### WHAT IS REQUIRED
Could you carry on the forum thread about bicycle lights below, picking up right after its final line?

I had to start simple to begin with. Zefal 6-piece Bicycle Starter Pack. Hoping to upgrade when I get some more $$.


----------



## Drago (7 Oct 2015)

BlackPanther said:


> It's important to fit a wide angle lens to any Cree/Magicshine light so you don't blind other road users/cyclists/pedestrians!




Or, just a suggestion, aim it at the road surface ahead of the bike and not in people's faces.



Trikeman said:


> If you can manage it, it will be cheaper in the long run to buy a decent set of lights rather than cheap Chinese ones you'll end up replacing regularly.



Alas, I'm finding the opposite to be true. My oldest CREE set is about to enter its 4th year of use, over double what my £180 Hope managed. I could replace the CREE job 8 times for the cost of the Hope and even if the CREE died tomorrow that would equate to 32 years of CREE service for the same price as under 2 years of Hope service.

Money talks, bullpois walks.


----------



## Illaveago (7 Oct 2015)

I have just bought a pair of lights for £5 including batteries from Aldi. The headlight beam seems bright and wide enough for my purposes but as to their durability we shall see. But if anyone is on a tight budget and in need of lights they seem ideal.


----------



## glenn forger (7 Oct 2015)

I've seen a few riders with two front lights, one angled at the road. Catches the eye rather, especially with spoke reflectors.


----------



## hopless500 (7 Oct 2015)

I swear by my Cree front light. Brilliant for our dark, muddy, potholed lanes and manic blind drivers. Back light is a bolted on double Cateye which is also fab. Spare front and rear Moon Comet for emergencies. 
Mr Hop paid the price of an old car a few years ago for a Hope front light. My Cree completely out-performed it. When his Hope started to fail, he ummed and erred... and then gave in and bought two Crees. Which he rather likes. As does a friend of his who has also now bought one


----------



## RoubaixCube (7 Oct 2015)

glenn forger said:


> I've seen a few riders with two front lights, one angled at the road. Catches the eye rather, especially with spoke reflectors.

### DATA LISTING
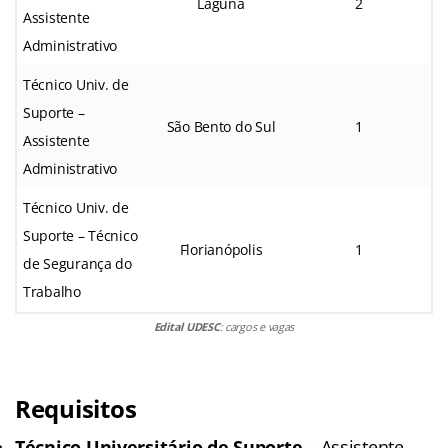
Laguna
2
Assistente
Administrativo
Técnico Univ. de
Suporte –
São Bento do Sul
1
Assistente
Administrativo
Técnico Univ. de
Suporte – Técnico
Florianópolis
1
de Segurança do
Trabalho
Edital UDESC
: cargos e vagas
Requisitos
Técnico Universitário de Suporte –
Assistente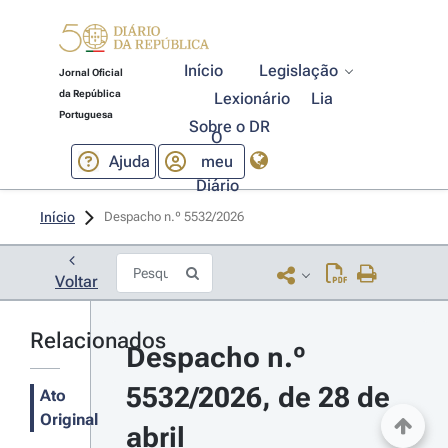
Início
Legislação
Jornal Oficial
da República
Lexionário
Lia
Portuguesa
Sobre o DR
O
Ajuda
meu
Diário
Início
Despacho n.º 5532/2026 
Voltar
Relacionados
Despacho n.º 
5532/2026, de 28 de 
Ato
Original
abril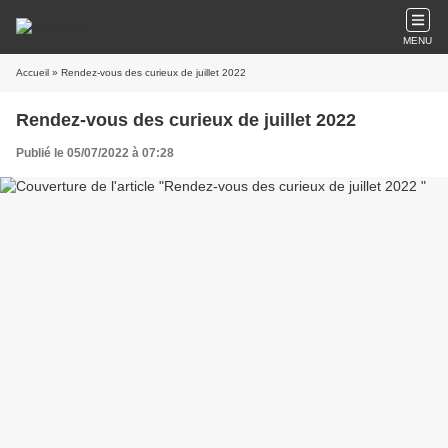
MENU
Accueil
» Rendez-vous des curieux de juillet 2022
Rendez-vous des curieux de juillet 2022
Publié le 05/07/2022 à 07:28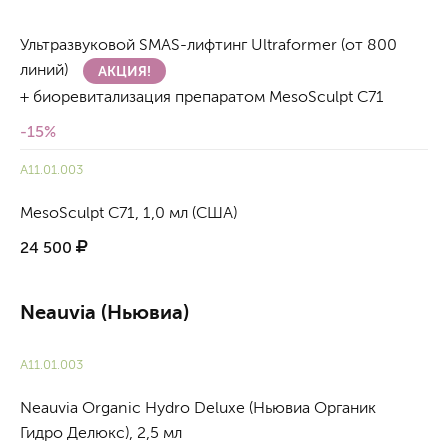
Ультразвуковой SMAS-лифтинг Ultraformer (от 800
линий)
АКЦИЯ!
+ биоревитализация препаратом MesoSculpt C71
-15%
А11.01.003
MesoSculpt C71, 1,0 мл (США)
24 500
Neauvia (Ньювиа)
А11.01.003
Neauvia Organic Hydro Deluxe (Ньювиа Органик
Гидро Делюкс), 2,5 мл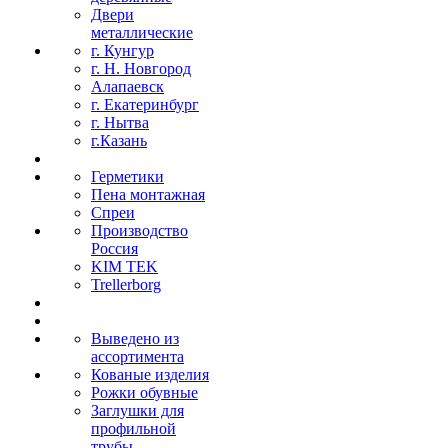
Двери
металлические
г. Кунгур
г. Н. Новгород
Алапаевск
г. Екатеринбург
г. Нытва
г.Казань
Герметики
Пена монтажная
Спреи
Производство
Россия
KIM TEK
Trellerborg
Выведено из
ассортимента
Кованые изделия
Рожки обувные
Заглушки для
профильной
трубы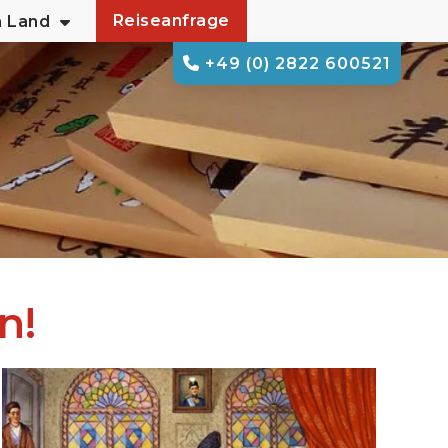
Reiseanfrage
m Land
+49 (0) 2822 600521
n!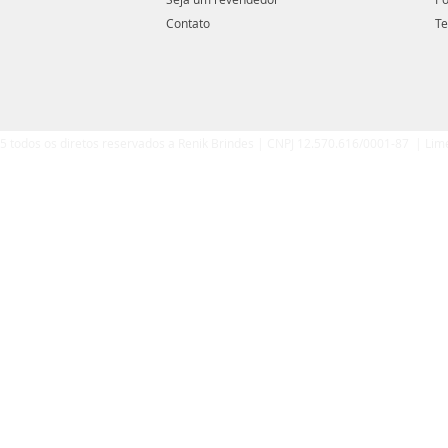
Contato
Te
5 todos os diretos reservados a Renik Brindes | CNPJ 12.570.616/0001-87 | Lim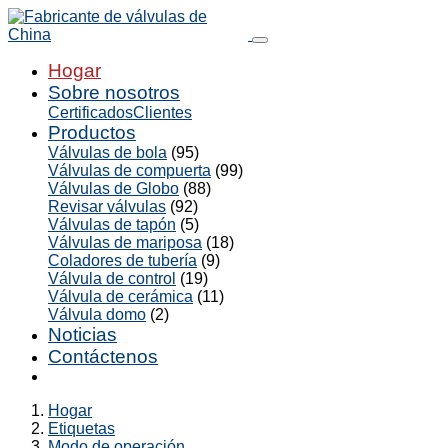
Hogar
Sobre nosotros
Certificados
Clientes
Productos
Válvulas de bola
(95)
Válvulas de compuerta
(99)
Válvulas de Globo
(88)
Revisar válvulas
(92)
Válvulas de tapón
(5)
Válvulas de mariposa
(18)
Coladores de tubería
(9)
Válvula de control
(19)
Válvula de cerámica
(11)
Válvula domo
(2)
Noticias
Contáctenos
Hogar
Etiquetas
Modo de operación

### EXERCISE RESULT
This is certainly what i do. The light i use to light up my path is always angled a little at the ground so i can see all those nasty potholes. My helmet light helps a little but its obviously not that powerful


----------



## BlackPanther (7 Oct 2015)

Drago said:


> Or, just a suggestion, aim it at the road surface ahead of the bike and not in people's faces.



The thing about wide angle lenses is that they focus a narrow beam, just like a cars headlights. You get a nice bright light, which lights up the road, without dazzling others. A powerful light without a wide angle lens spills light up and blinds people, or down and is wasted. Maybe not a prob with the less powerful lights, but if you use a Magicshine type powered light, and ride on unlit A-roads, you want to light up a good 20 yards in front, without getting flashed by oncoming vehicles.


----------



## united4ever (9 Oct 2015)

tincaman said:


> Try the Lezyne 400XL mentioned earlier, although it's gone up to £36 now.
> http://www.ribblecycles.co.uk/sp/road-track-bike/lezyne-micro-drive-400xl-front-light/lezyligh326




Bought this today. 29.99 at rutland cycles now. Got evans to price match. Looking forward to trying it out.

http://www.rutlandcycling.com/316950/products/lezyne-micro-drive-400xl-front-bike-light.aspx


----------



## 400bhp (9 Oct 2015)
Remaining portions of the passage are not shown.